§ Required work
Copy out each of the lines below character for character, omitting the pictures from your answer.
━━━ Data in this exercise ━━━
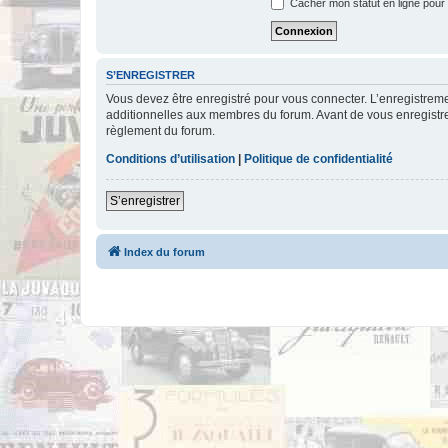
Cacher mon statut en ligne pour 
S’ENREGISTRER
Vous devez être enregistré pour vous connecter. L’enregistre
additionnelles aux membres du forum. Avant de vous enregistrer,
règlement du forum.
Conditions d’utilisation
|
Politique de confidentialité
S’enregistrer
Index du forum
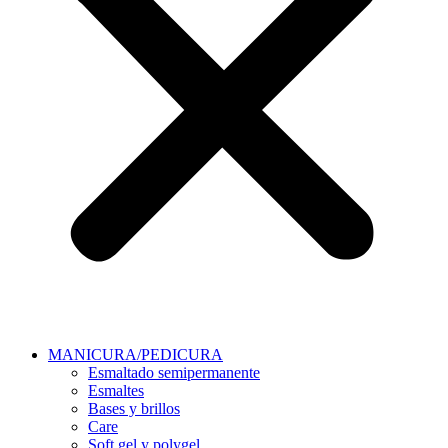
MANICURA/PEDICURA
Esmaltado semipermanente
Esmaltes
Bases y brillos
Care
Soft gel y polygel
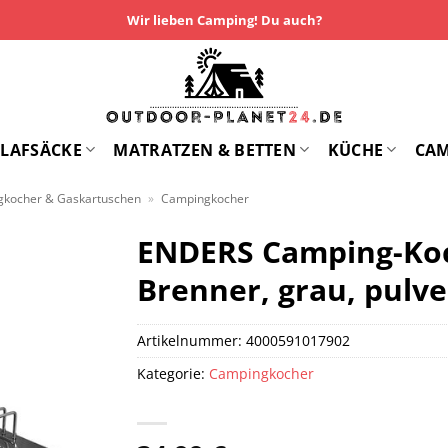
Wir lieben Camping! Du auch?
LAFSÄCKE
MATRATZEN & BETTEN
KÜCHE
CA
kocher & Gaskartuschen
»
Campingkocher
ENDERS Camping-Koc
Brenner, grau, pulve
Artikelnummer:
4000591017902
Kategorie:
Campingkocher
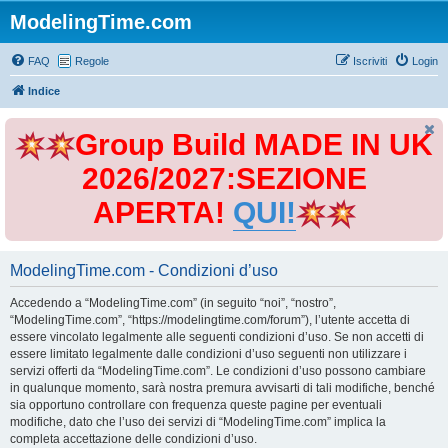
ModelingTime.com
FAQ
Regole
Iscriviti
Login
Indice
Group Build MADE IN UK
2026/2027:SEZIONE
APERTA!
QUI!
ModelingTime.com - Condizioni d’uso
Accedendo a “ModelingTime.com” (in seguito “noi”, “nostro”,
“ModelingTime.com”, “https://modelingtime.com/forum”), l’utente accetta di
essere vincolato legalmente alle seguenti condizioni d’uso. Se non accetti di
essere limitato legalmente dalle condizioni d’uso seguenti non utilizzare i
servizi offerti da “ModelingTime.com”. Le condizioni d’uso possono cambiare
in qualunque momento, sarà nostra premura avvisarti di tali modifiche, benché
sia opportuno controllare con frequenza queste pagine per eventuali
modifiche, dato che l’uso dei servizi di “ModelingTime.com” implica la
completa accettazione delle condizioni d’uso.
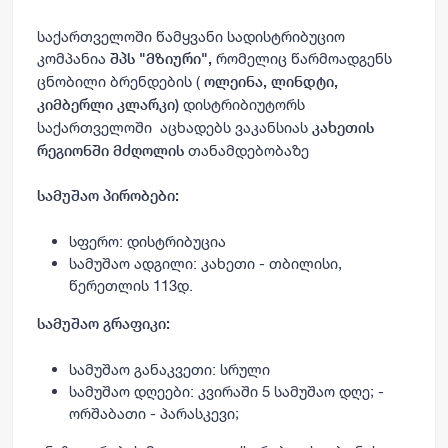
საქართველოში წამყვანი სადისტრიბუციო
კომპანია
რომელიც წარმოადგენს
შპს "მზიური",
ცნობილი ბრენდების (
ოლეინა, ლინდტი,
დისტრიბიუტორს
კიმბერლი კლარკი)
საქართველოში აცხადებს ვაკანსიას
კახეთის
თანამდებობაზე
რეგიონში მძღოლის
სამუშაო პირობები:
სფერო: დისტრიბუცია
სამუშაო ადგილი: კახეთი - თბილისი,
წერეთლის 113დ.
სამუშაო გრაფიკი:
სამუშაო განაკვეთი: სრული
სამუშაო დღეები: კვირაში 5 სამუშაო დღე; -
ორშაბათი - პარასკევი;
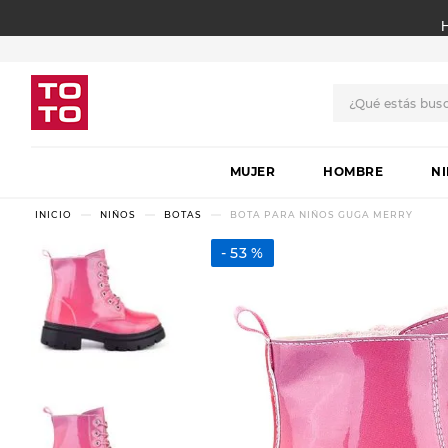
¿Qué estás bus
TÉRMINOS MÁS BUSCADO
MUJER
1
.
botas
HOMBRE
N
2
.
skechers
NIÑOS
BOTAS
BOTA PARA NIÑOS GUGA MERRY
3
.
skechers slip-ins
53 %
4
.
championes
5
.
botas mujer
6
.
americansport
7
.
hitec
8
.
sandalias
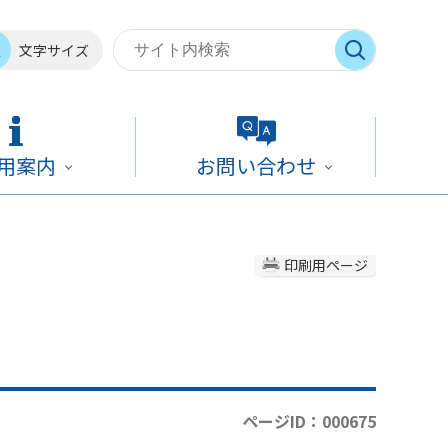
文字サイズ
用案内
お問い合わせ
印刷用ページ
ページID：000675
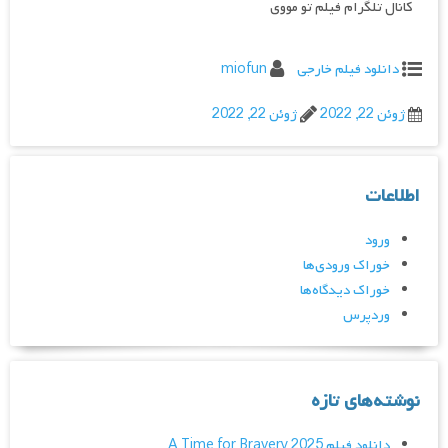
کانال تلگرام فیلم تو مووی
دانلود فیلم خارجی
miofun
ژوئن 22, 2022
ژوئن 22, 2022
اطلاعات
ورود
خوراک ورودی‌ها
خوراک دیدگاه‌ها
وردپرس
نوشته‌های تازه
دانلود فیلم A Time for Bravery 2025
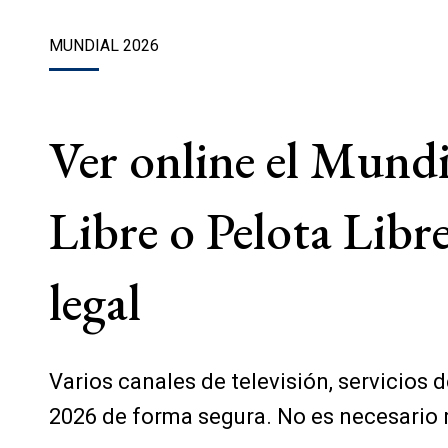
MUNDIAL 2026
Ver online el Mund
Libre o Pelota Libr
legal
Varios canales de televisión, servicios
2026 de forma segura. No es necesario re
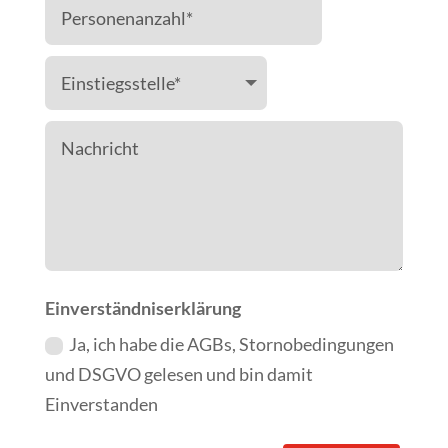
Einverständniserklärung
Ja, ich habe die AGBs, Stornobedingungen
und DSGVO gelesen und bin damit
Einverstanden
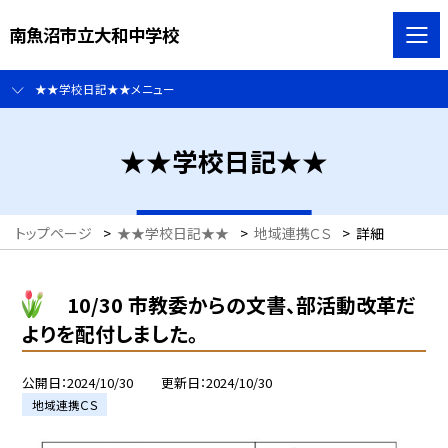
南魚沼市立大和中学校
★★学校日記★★メニュー
★★学校日記★★
トップページ
>
★★学校日記★★
>
地域連携ＣＳ
>
詳細
10/30 市教委からの文書、部活動改革だ
よりを配付しました。
公開日
2024/10/30
更新日
2024/10/30
地域連携ＣＳ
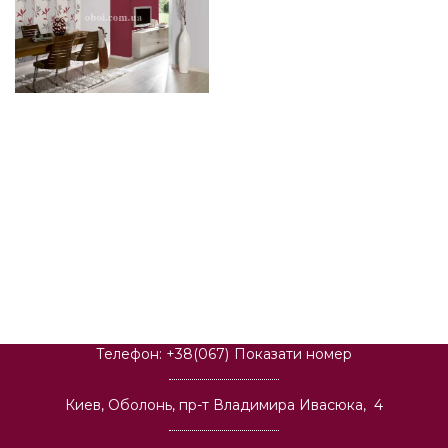
Телефон:
+38(067)
Показати номер
Киев, Оболонь, пр-т Владимира Ивасюка, 4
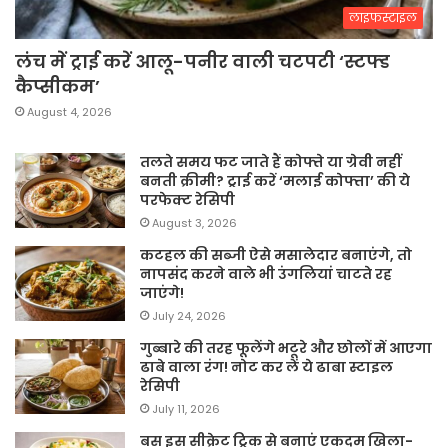
लाइफस्टाइल
लंच में ट्राई करें आलू-पनीर वाली चटपटी ‘स्टफ्ड
कैप्सीकम’
August 4, 2026
तलते समय फट जाते हैं कोफ्ते या ग्रेवी नहीं
बनती क्रीमी? ट्राई करें ‘मलाई कोफ्ता’ की ये
परफेक्ट रेसिपी
August 3, 2026
कटहल की सब्जी ऐसे मसालेदार बनाएंगे, तो
नापसंद करने वाले भी उंगलियां चाटते रह
जाएंगे!
July 24, 2026
गुब्बारे की तरह फूलेंगे भटूरे और छोलों में आएगा
ढाबे वाला रंग! नोट कर लें ये ढाबा स्टाइल
रेसिपी
July 11, 2026
बस इस सीक्रेट ट्रिक से बनाएं एकदम खिला-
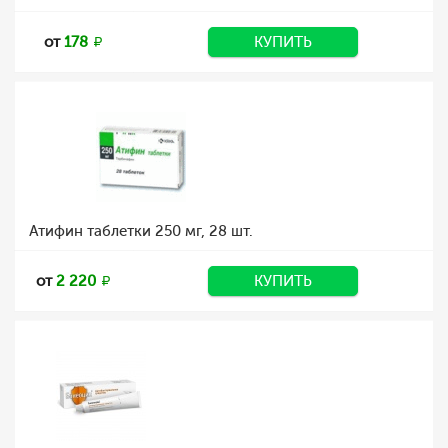
от
178
КУПИТЬ
Атифин таблетки 250 мг, 28 шт.
от
2 220
КУПИТЬ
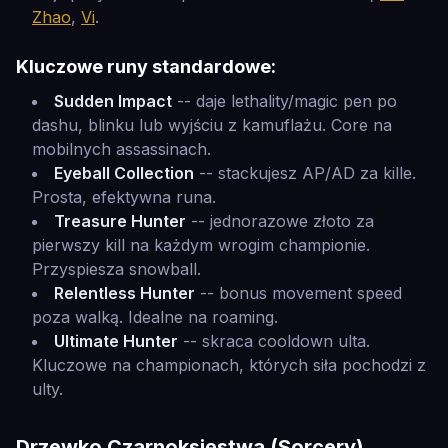
Zhao
,
Vi
.
Kluczowe runy standardowe:
Sudden Impact
-- daje lethality/magic pen po
dashu, blinku lub wyjściu z kamuflażu. Core na
mobilnych assassinach.
Eyeball Collection
-- stackujesz AP/AD za kille.
Prosta, efektywna runa.
Treasure Hunter
-- jednorazowe złoto za
pierwszy kill na każdym wrogim championie.
Przyspiesza snowball.
Relentless Hunter
-- bonus movement speed
poza walką. Idealne na roaming.
Ultimate Hunter
-- skraca cooldown ulta.
Kluczowe na championach, których siła pochodzi z
ulty.
Drzewko Czarnoksięstwa (Sorcery)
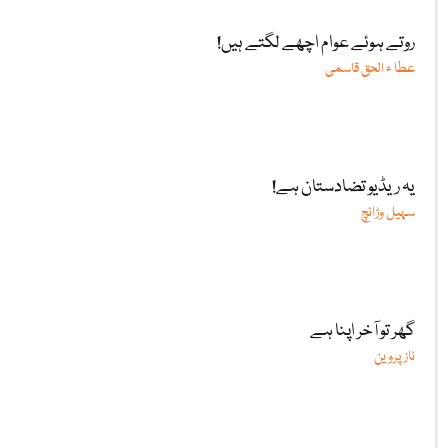
روتے ہوئے عوام اچھے لگتے ہیں!
عطا ء الحق قاسمی
یہ ریڈیو تضادستان ہے!
سہیل وڑائچ
گھر تو آخر اپنا ہے
ناز پروین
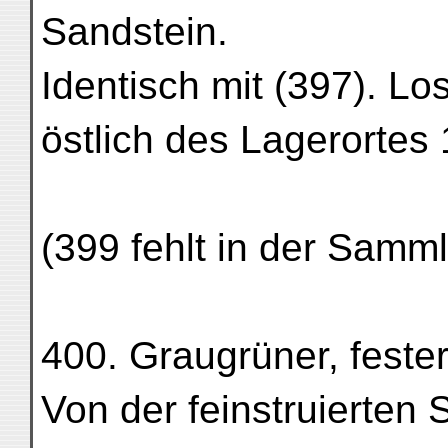
Sandstein.
Identisch mit (397). Lo
östlich des Lagerortes 
(399 fehlt in der Samm
400. Graugrüner, fester,
Von der feinstruierten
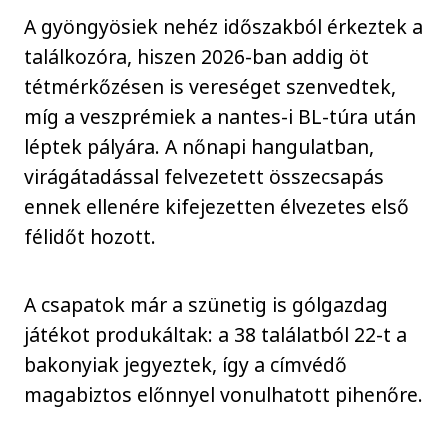
A gyöngyösiek nehéz időszakból érkeztek a
találkozóra, hiszen 2026-ban addig öt
tétmérkőzésen is vereséget szenvedtek,
míg a veszprémiek a nantes-i BL-túra után
léptek pályára. A nőnapi hangulatban,
virágátadással felvezetett összecsapás
ennek ellenére kifejezetten élvezetes első
félidőt hozott.
A csapatok már a szünetig is gólgazdag
játékot produkáltak: a 38 találatból 22-t a
bakonyiak jegyeztek, így a címvédő
magabiztos előnnyel vonulhatott pihenőre.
━━━
§ Solution for this exercise
Cacher mon statut en ligne pour 
S’ENREGISTRER
Vous devez être enregistré pour vous connecter. L’enregistre
additionnelles aux membres du forum. Avant de vous enregistrer,
règlement du forum.
Conditions d’utilisation
|
Politique de confidentialité
S’enregistrer
Index du forum
MANICURA/PEDICURA
Esmaltado semipermanente
Esmaltes
Bases y brillos
Care
Soft gel y polygel
Wir lieben Camping! Du auch?
LAFSÄCKE
MATRATZEN & BETTEN
KÜCHE
CA
kocher & Gaskartuschen
»
Campingkocher
ENDERS Camping-Koc
Brenner, grau, pulve
Artikelnummer:
4000591017902
Kategorie:
Campingkocher
ModelingTime.com
FAQ
Regole
Iscriviti
Login
Indice
Group Build MADE IN UK
2026/2027:SEZIONE
APERTA!
QUI!
ModelingTime.com - Condizioni d’uso
Accedendo a “ModelingTime.com” (in seguito “noi”, “nostro”,
“ModelingTime.com”, “https://modelingtime.com/forum”), l’utente accetta di
essere vincolato legalmente alle seguenti condizioni d’uso. Se non accetti di
essere limitato legalmente dalle condizioni d’uso seguenti non utilizzare i
servizi offerti da “ModelingTime.com”. Le condizioni d’uso possono cambiare
in qualunque momento, sarà nostra premura avvisarti di tali modifiche, benché
sia opportuno controllare con frequenza queste pagine per eventuali
modifiche, dato che l’uso dei servizi di “ModelingTime.com” implica la
completa accettazione delle condizioni d’uso.
საქართველოში წამყვანი სადისტრიბუციო
კომპანია
რომელიც წარმოადგენს
შპს "მზიური",
ცნობილი ბრენდების (
ოლეინა, ლინდტი,
დისტრიბიუტორს
კიმბერლი კლარკი)
საქართველოში აცხადებს ვაკანსიას
კახეთის
თანამდებობაზე
რეგიონში მძღოლის
სამუშაო პირობები:
სფერო: დისტრიბუცია
სამუშაო ადგილი: კახეთი - თბილისი,
წერეთლის 113დ.
სამუშაო გრაფიკი:
სამუშაო განაკვეთი: სრული
სამუშაო დღეები: კვირაში 5 სამუშაო დღე; -
ორშაბათი - პარასკევი;
¿Qué estás bus
TÉRMINOS MÁS BUSCADO
MUJER
1
.
botas
HOMBRE
N
2
.
skechers
NIÑOS
BOTAS
BOTA PARA NIÑOS GUGA MERRY
3
.
skechers slip-ins
53 %
4
.
championes
5
.
botas mujer
6
.
americansport
7
.
hitec
8
.
sandalias
文字サイズ
用案内
お問い合わせ
印刷用ページ
ページID：000675
کانال تلگرام فیلم تو مووی
دانلود فیلم خارجی
miofun
ژوئن 22, 2022
ژوئن 22, 2022
اطلاعات
ورود
خوراک ورودی‌ها
خوراک دیدگاه‌ها
وردپرس
نوشته‌های تازه
دانلود فیلم A Time for Bravery 2025
MUNDIAL 2026
Ver online el Mund
Libre o Pelota Libr
legal
Varios canales de televisión, servicios
2026 de forma segura. No es necesario re
Einverständniserklärung
Ja, ich habe die AGBs, Stornobedingungen
und DSGVO gelesen und bin damit
Einverstanden
南魚沼市立大和中学校
★★学校日記★★メニュー
★★学校日記★★
トップページ
>
★★学校日記★★
>
地域連携ＣＳ
>
詳細
10/30 市教委からの文書、部活動改革だ
よりを配付しました。
公開日
2024/10/30
更新日
2024/10/30
地域連携ＣＳ
Телефон:
+38(067)
Показати номер
Киев, Оболонь, пр-т Владимира Ивасюка, 4
लाइफस्टाइल
लंच में ट्राई करें आलू-पनीर वाली चटपटी ‘स्टफ्ड
कैप्सीकम’
August 4, 2026
तलते समय फट जाते हैं कोफ्ते या ग्रेवी नहीं
बनती क्रीमी? ट्राई करें ‘मलाई कोफ्ता’ की ये
परफेक्ट रेसिपी
August 3, 2026
कटहल की सब्जी ऐसे मसालेदार बनाएंगे, तो
नापसंद करने वाले भी उंगलियां चाटते रह
जाएंगे!
July 24, 2026
गुब्बारे की तरह फूलेंगे भटूरे और छोलों में आएगा
ढाबे वाला रंग! नोट कर लें ये ढाबा स्टाइल
रेसिपी
July 11, 2026
बस इस सीक्रेट ट्रिक से बनाएं एकदम खिला-
от
178
КУПИТЬ
Атифин таблетки 250 мг, 28 шт.
от
2 220
КУПИТЬ
Zhao
,
Vi
.
Kluczowe runy standardowe:
Sudden Impact
-- daje lethality/magic pen po
dashu, blinku lub wyjściu z kamuflażu. Core na
mobilnych assassinach.
Eyeball Collection
-- stackujesz AP/AD za kille.
Prosta, efektywna runa.
Treasure Hunter
-- jednorazowe złoto za
pierwszy kill na każdym wrogim championie.
Przyspiesza snowball.
Relentless Hunter
-- bonus movement speed
poza walką. Idealne na roaming.
Ultimate Hunter
-- skraca cooldown ulta.
Kluczowe na championach, których siła pochodzi z
ulty.
Drzewko Czarnoksięstwa (Sorcery)
روتے ہوئے عوام اچھے لگتے ہیں!
عطا ء الحق قاسمی
یہ ریڈیو تضادستان ہے!
سہیل وڑائچ
گھر تو آخر اپنا ہے
ناز پروین
Sandstein.
Identisch mit (397). Lo
östlich des Lagerortes 
(399 fehlt in der Samm
400. Graugrüner, fester,
Von der feinstruierten
A gyöngyösiek nehéz időszakból érkeztek a
találkozóra, hiszen 2026-ban addig öt
tétmérkőzésen is vereséget szenvedtek,
míg a veszprémiek a nantes-i BL-túra után
léptek pályára. A nőnapi hangulatban,
virágátadással felvezetett összecsapás
ennek ellenére kifejezetten élvezetes első
félidőt hozott.
A csapatok már a szünetig is gólgazdag
játékot produkáltak: a 38 találatból 22-t a
bakonyiak jegyeztek, így a címvédő
magabiztos előnnyel vonulhatott pihenőre.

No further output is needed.